Mas outra coisa são os sofrimentos e a paixão da Igreja que vêm do seu interior. E aqui muito lucidamente Bento XVI diz, de um modo lapidar, que "a maior perseguição da Igreja não vem de inimigos externos, mas nasce do pecado na Igreja, e que a Igreja, portanto, tem uma profunda necessidade de reaprender a penitência, de aceitar a purificação, de aprender por um lado o perdão, mas também a necessidade de justiça. Numa palavra, devemos reaprender precisamente estas coisas essenciais: a conversão, a oração, a penitência e as virtudes teologais".
Esta foi, na verdade, uma das palavras mais fortes de toda a viagem e que marcou o estilo e o tom de toda a viagem apostólica, mas que termina com uma visão ainda mais profunda, pois recorda que "o Senhor é mais forte que o mal, e Nossa Senhora é para nós a garantia visível, materna, da bondade de Deus, que é sempre a última palavra na história".
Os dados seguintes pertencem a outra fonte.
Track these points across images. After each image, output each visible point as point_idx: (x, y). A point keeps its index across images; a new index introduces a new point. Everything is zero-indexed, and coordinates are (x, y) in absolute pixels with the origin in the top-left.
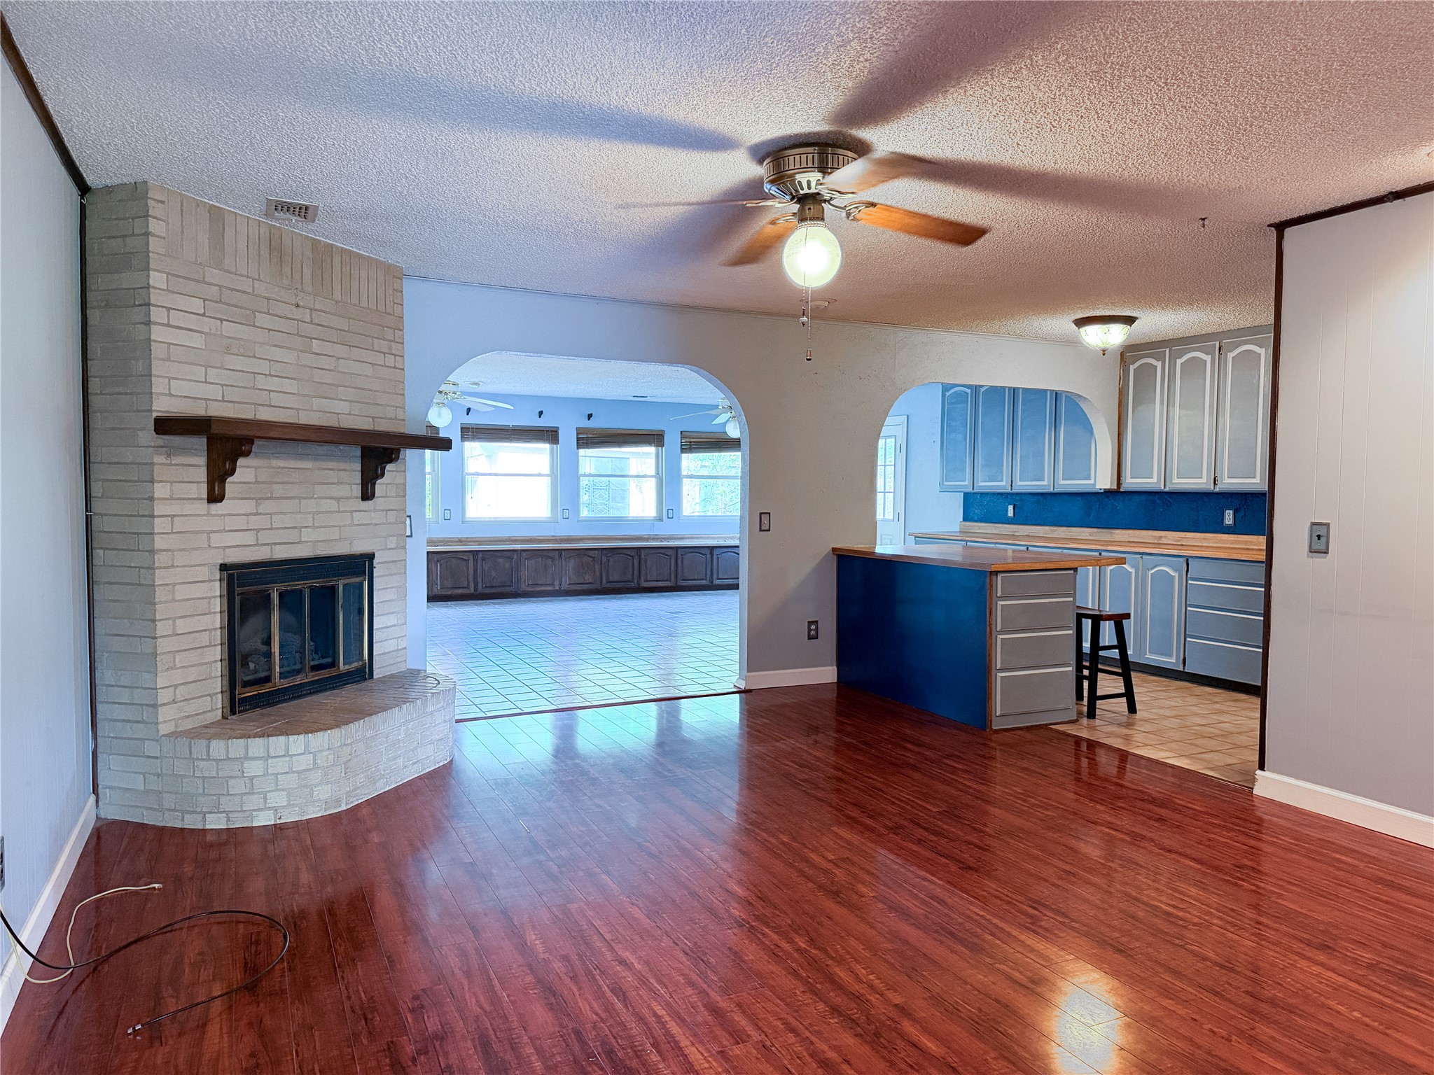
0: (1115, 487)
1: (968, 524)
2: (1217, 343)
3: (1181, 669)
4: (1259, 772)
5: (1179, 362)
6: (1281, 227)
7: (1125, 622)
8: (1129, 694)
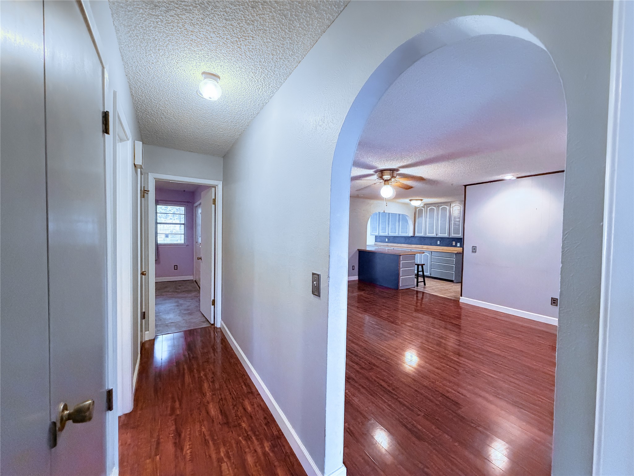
0: (413, 235)
1: (376, 243)
2: (437, 205)
3: (430, 276)
4: (461, 297)
5: (428, 209)
6: (465, 186)
7: (423, 266)
8: (424, 281)
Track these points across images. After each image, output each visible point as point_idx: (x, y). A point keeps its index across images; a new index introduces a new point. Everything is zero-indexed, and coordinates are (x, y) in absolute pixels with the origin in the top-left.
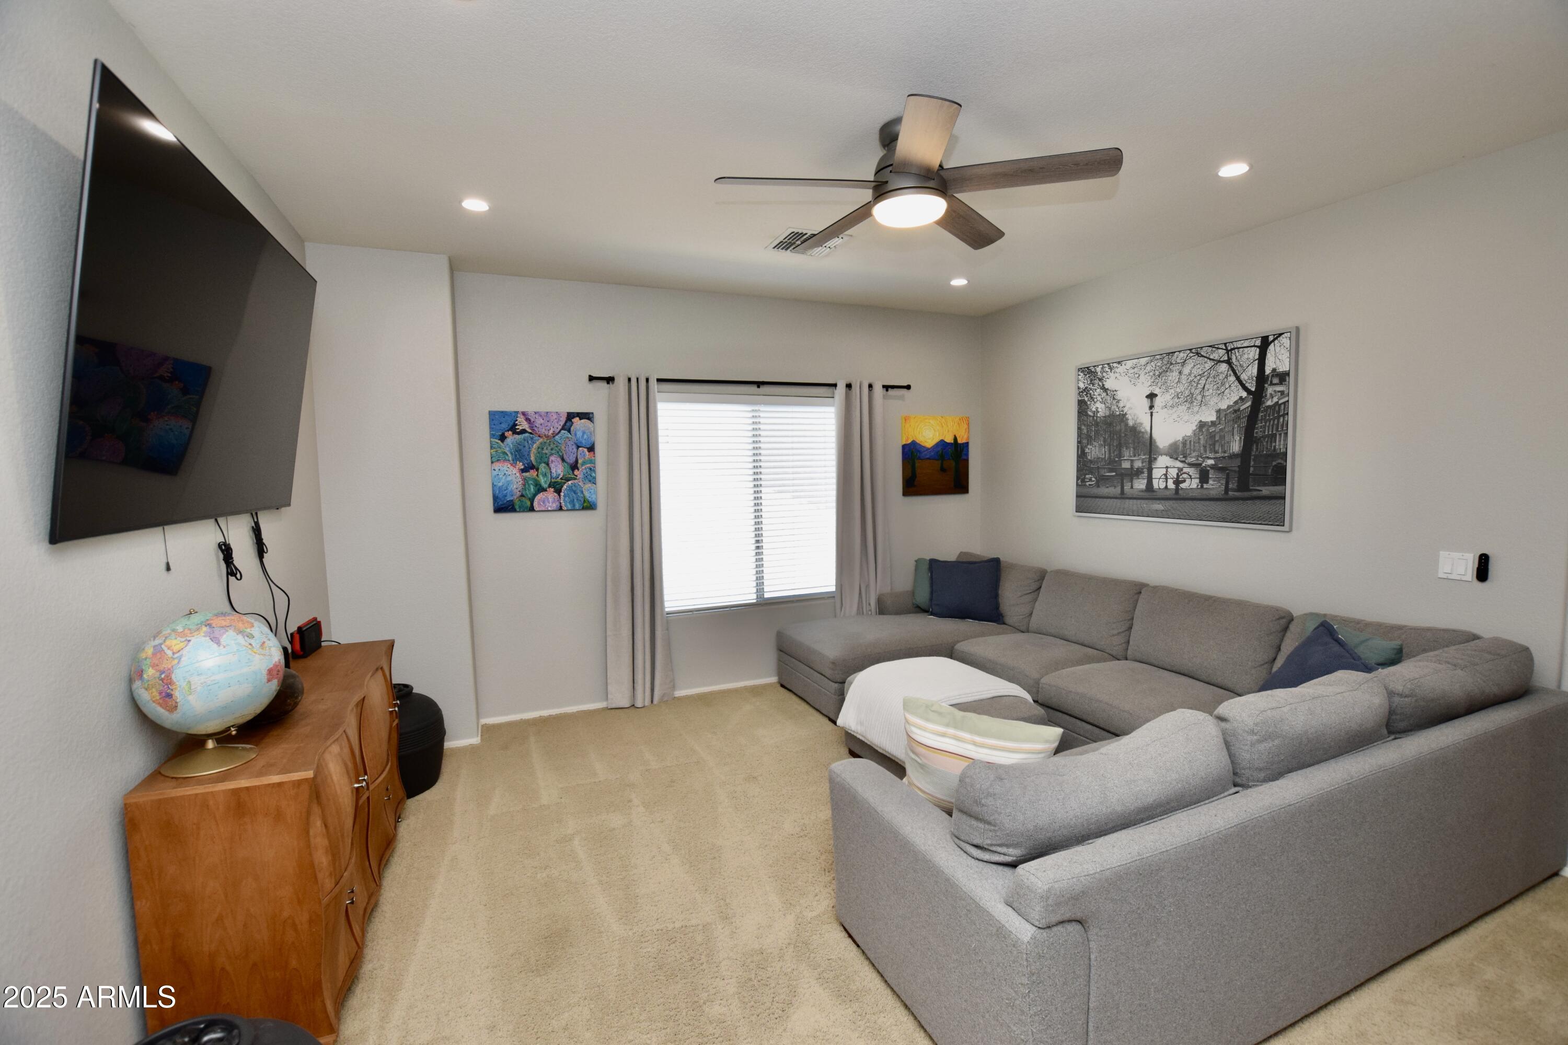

Aqui, nesta expressão final, vê-se nas entrelinhas como Bento XVI defende uma teologia da história que em parte, pelo conhecimento que tem da Mensagem, colheu na sua leitura. De facto, por duas vezes, encontramos na Mensagem, na versão que a Irmã Lúcia nos legou nas suas Memórias, a afirmação da força de Deus que é mais forte que o pecado do mundo e que o pecado que se pratica no interior da Igreja: Não tenhais medo, a graça de Deus será o vosso conforto. E noutra versão mais mariana: Não tenhais medo, o meu coração será o vosso conforto e o caminho que vos há-de conduzir até Deus.
Então podemos ver que a crise que hoje globalmente envolve o mundo é apenas a expressão de uma crise mais profunda, do esquecimento do que é essencial. E este essencial articula-se, segundo Bento XVI, em torno de dois temas: o necessário reencontro da fé e da racionalidade, sem o qual não há verdadeira humanidade; a necessária reaprendizagem das verdades essenciais: a conversão, a oração, a penitência e as virtudes teologais.
Para nós, para quem o centro espiritual e moral de Portugal se encontra em Fátima, tudo isto representa um desafio, de conhecermos e vivermos a mensagem de Fátima, pois é nestas coisas essenciais, acessíveis aos simples, que ela se concentra.